TASK TO COMPLETE ::
Your output should be the lines below from the one with "Recognition event: The day" through the one with "These cookies are currently disabled in your", copied exactly, pictures excluded.

[THE RECORDS Boundary: Start]

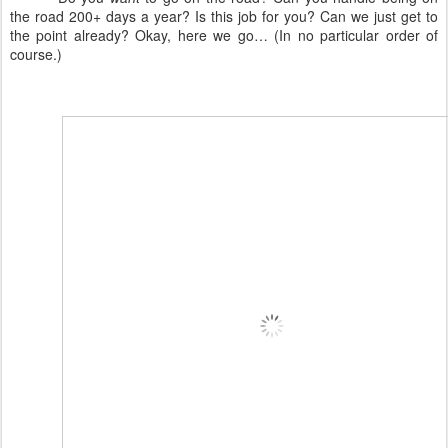
the road 200+ days a year? Is this job for you? Can we just get to
the point already? Okay, here we go… (In no particular order of
course.)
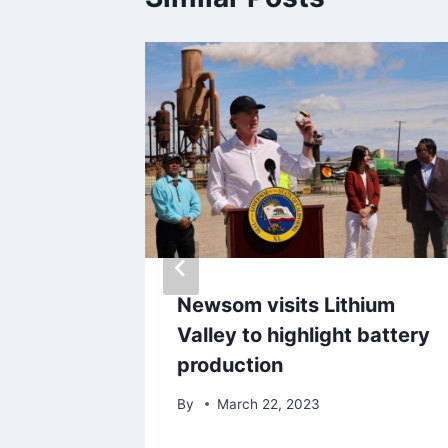
ligence
Newsom visits Lithium
des?
Valley to highlight battery
production
By
March 22, 2023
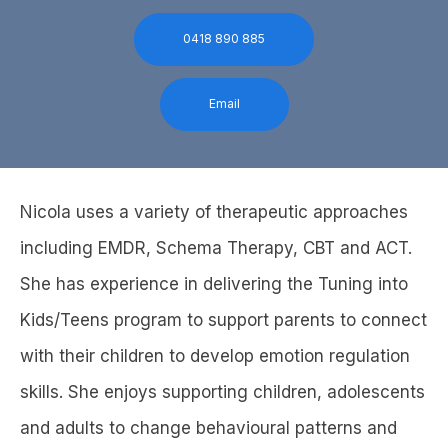
0418 890 885
Email
Nicola uses a variety of therapeutic approaches
including EMDR, Schema Therapy, CBT and ACT.
She has experience in delivering the Tuning into
Kids/Teens program to support parents to connect
with their children to develop emotion regulation
skills. She enjoys supporting children, adolescents
and adults to change behavioural patterns and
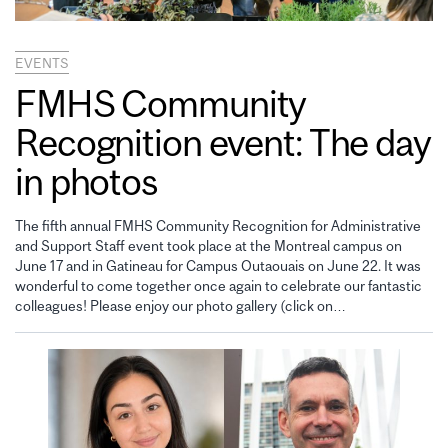
EVENTS
FMHS Community
Recognition event: The day
in photos
The fifth annual FMHS Community Recognition for Administrative
and Support Staff event took place at the Montreal campus on
June 17 and in Gatineau for Campus Outaouais on June 22. It was
wonderful to come together once again to celebrate our fantastic
colleagues! Please enjoy our photo gallery (click on…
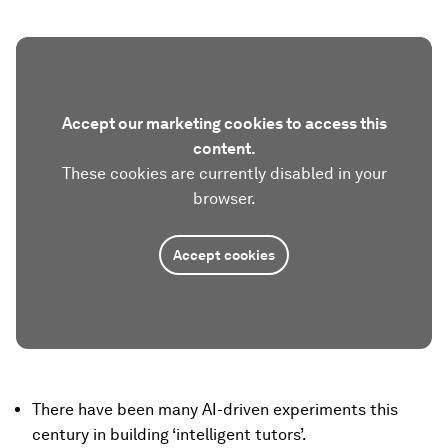
Accept our marketing cookies to access this
content.
These cookies are currently disabled in your
browser.
Accept cookies
There have been many AI-driven experiments this
century in building ‘intelligent tutors’.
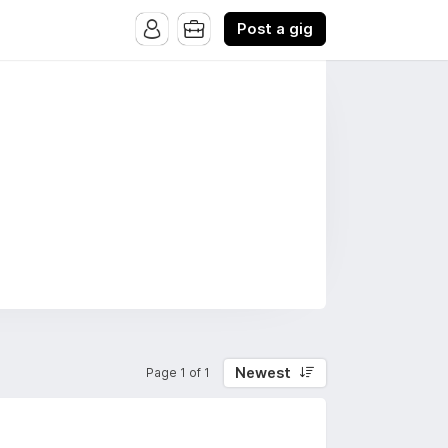
Post a gig
Newest
Page 1 of 1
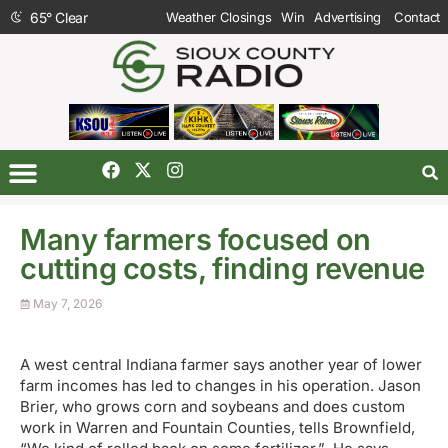
65
°
Clear
Weather Closings
Win
Advertising
Contact
Many farmers focused on
cutting costs, finding revenue
May 7, 2026
A west central Indiana farmer says another year of lower
farm incomes has led to changes in his operation. Jason
Brier, who grows corn and soybeans and does custom
work in Warren and Fountain Counties, tells Brownfield,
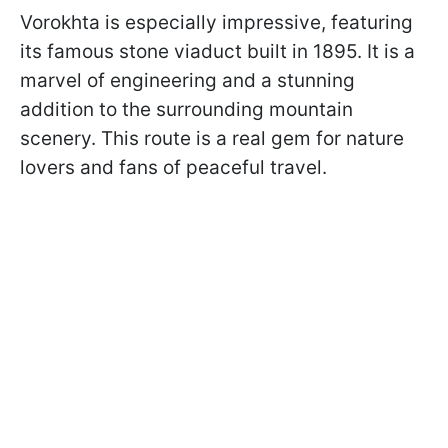
Vorokhta is especially impressive, featuring
its famous stone viaduct built in 1895. It is a
marvel of engineering and a stunning
addition to the surrounding mountain
scenery. This route is a real gem for nature
lovers and fans of peaceful travel.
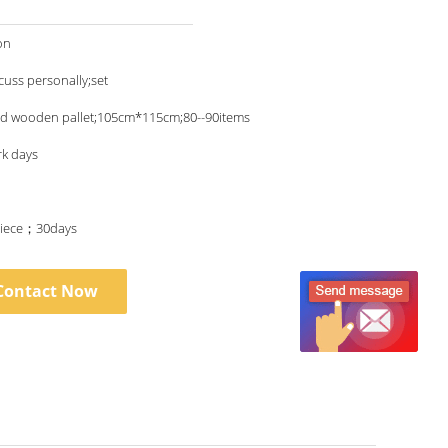
on
scuss personally;set
nd wooden pallet;105cm*115cm;80--90items
rk days
iece；30days
Contact Now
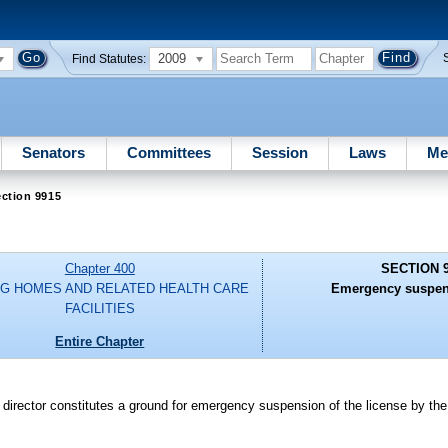
2009
Find Statutes:
Senators
Committees
Session
Laws
Me
ction 9915
Chapter 400
SECTION 
G HOMES AND RELATED HEALTH CARE
Emergency suspens
FACILITIES
Entire Chapter
nic director constitutes a ground for emergency suspension of the license by th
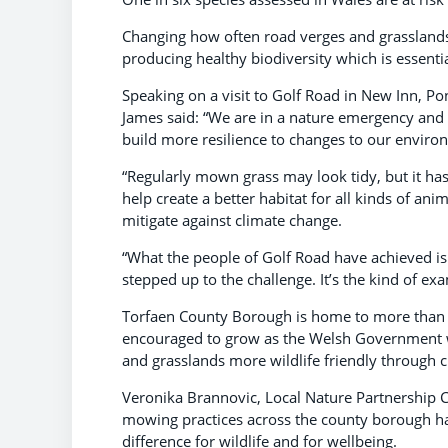
Changing how often road verges and grassland
producing healthy biodiversity which is essentia
Speaking on a visit to Golf Road in New Inn, 
James said: “We are in a nature emergency and
build more resilience to changes to our enviro
“Regularly mown grass may look tidy, but it has 
help create a better habitat for all kinds of an
mitigate against climate change.
“What the people of Golf Road have achieved is
stepped up to the challenge. It’s the kind of exa
Torfaen County Borough is home to more than 
encouraged to grow as the Welsh Government w
and grasslands more wildlife friendly through c
Veronika Brannovic, Local Nature Partnership 
mowing practices across the county borough ha
difference for wildlife and for wellbeing.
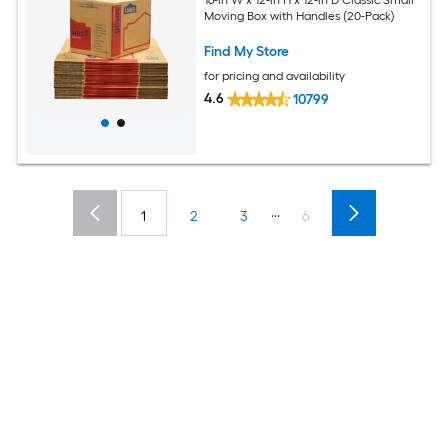
16-in W x 12-in H x 12-in D Classic Small
Moving Box with Handles (20-Pack)
Find My Store
for pricing and availability
4.6
10799
...
1
2
3
6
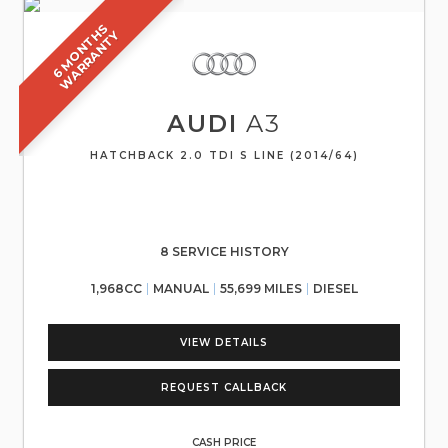
6
M
O
N
T
S
W
A
R
R
A
N
T
H
Y
AUDI
A3
HATCHBACK 2.0 TDI S LINE (2014/64)
8 SERVICE HISTORY
1,968CC
MANUAL
55,699 MILES
DIESEL
VIEW DETAILS
REQUEST CALLBACK
CASH PRICE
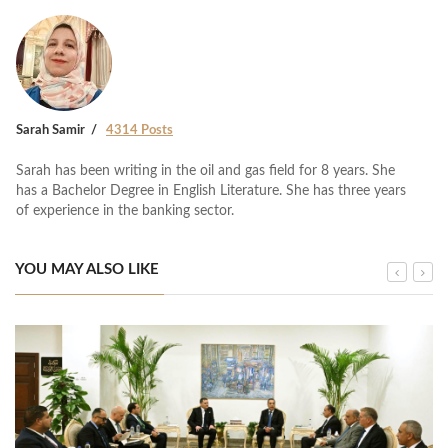
Sarah Samir
4314 Posts
Sarah has been writing in the oil and gas field for 8 years. She
has a Bachelor Degree in English Literature. She has three years
of experience in the banking sector.
YOU MAY ALSO LIKE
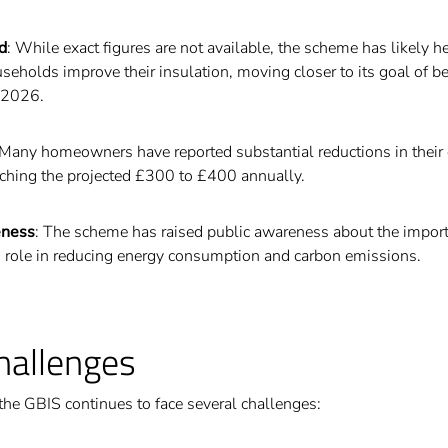
d
: While exact figures are not available, the scheme has likely h
seholds improve their insulation, moving closer to its goal of b
 2026.
 Many homeowners have reported substantial reductions in their 
aching the projected £300 to £400 annually.
eness
: The scheme has raised public awareness about the impor
ts role in reducing energy consumption and carbon emissions.
hallenges
 the GBIS continues to face several challenges:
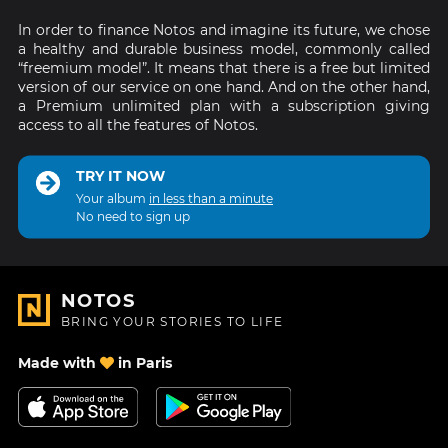
In order to finance Notos and imagine its future, we chose
a healthy and durable business model, commonly called
“freemium model”. It means that there is a free but limited
version of our service on one hand. And on the other hand,
a Premium unlimited plan with a subscription giving
access to all the features of Notos.
TRY IT NOW
Your album
in less than a minute
No need to sign up
NOTOS
BRING YOUR STORIES TO LIFE
Made with
in Paris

[THE RECORDS Boundary: End]

TASK RESULT ::
Recognition event: The day
in photos
The fifth annual FMHS Community Recognition for Administrative
and Support Staff event took place at the Montreal campus on
June 17 and in Gatineau for Campus Outaouais on June 22. It was
wonderful to come together once again to celebrate our fantastic
colleagues! Please enjoy our photo gallery (click on…
Accept our marketing cookies to access this
content.
These cookies are currently disabled in your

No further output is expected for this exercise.